Available data Block Start
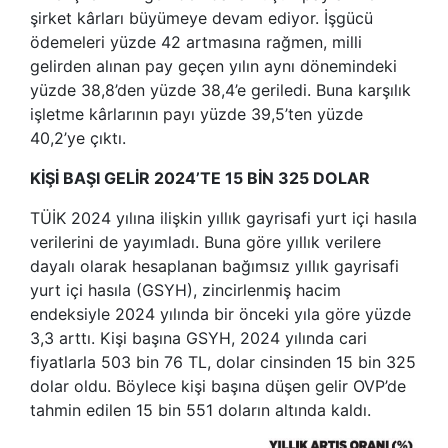
şirket kârları büyümeye devam ediyor. İşgücü
ödemeleri yüzde 42 artmasına rağmen, milli
gelirden alınan pay geçen yılın aynı dönemindeki
yüzde 38,8’den yüzde 38,4’e geriledi. Buna karşılık
işletme kârlarının payı yüzde 39,5’ten yüzde
40,2’ye çıktı.
KİŞİ BAŞI GELİR 2024’TE 15 BİN 325 DOLAR
TÜİK 2024 yılına ilişkin yıllık gayrisafi yurt içi hasıla
verilerini de yayımladı. Buna göre yıllık verilere
dayalı olarak hesaplanan bağımsız yıllık gayrisafi
yurt içi hasıla (GSYH), zincirlenmiş hacim
endeksiyle 2024 yılında bir önceki yıla göre yüzde
3,3 arttı. Kişi başına GSYH, 2024 yılında cari
fiyatlarla 503 bin 76 TL, dolar cinsinden 15 bin 325
dolar oldu. Böylece kişi başına düşen gelir OVP’de
tahmin edilen 15 bin 551 doların altında kaldı.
Available data Block End
■ **What you have to do**
Copy out the text of the records, swapping every "gayrisafi" for "brüt" and changing nothing else. Omit the pictures.

■ **Result of this exercise**
şirket kârları büyümeye devam ediyor. İşgücü
ödemeleri yüzde 42 artmasına rağmen, milli
gelirden alınan pay geçen yılın aynı dönemindeki
yüzde 38,8’den yüzde 38,4’e geriledi. Buna karşılık
işletme kârlarının payı yüzde 39,5’ten yüzde
40,2’ye çıktı.
KİŞİ BAŞI GELİR 2024’TE 15 BİN 325 DOLAR
TÜİK 2024 yılına ilişkin yıllık brüt yurt içi hasıla
verilerini de yayımladı. Buna göre yıllık verilere
dayalı olarak hesaplanan bağımsız yıllık brüt
yurt içi hasıla (GSYH), zincirlenmiş hacim
endeksiyle 2024 yılında bir önceki yıla göre yüzde
3,3 arttı. Kişi başına GSYH, 2024 yılında cari
fiyatlarla 503 bin 76 TL, dolar cinsinden 15 bin 325
dolar oldu. Böylece kişi başına düşen gelir OVP’de
tahmin edilen 15 bin 551 doların altında kaldı.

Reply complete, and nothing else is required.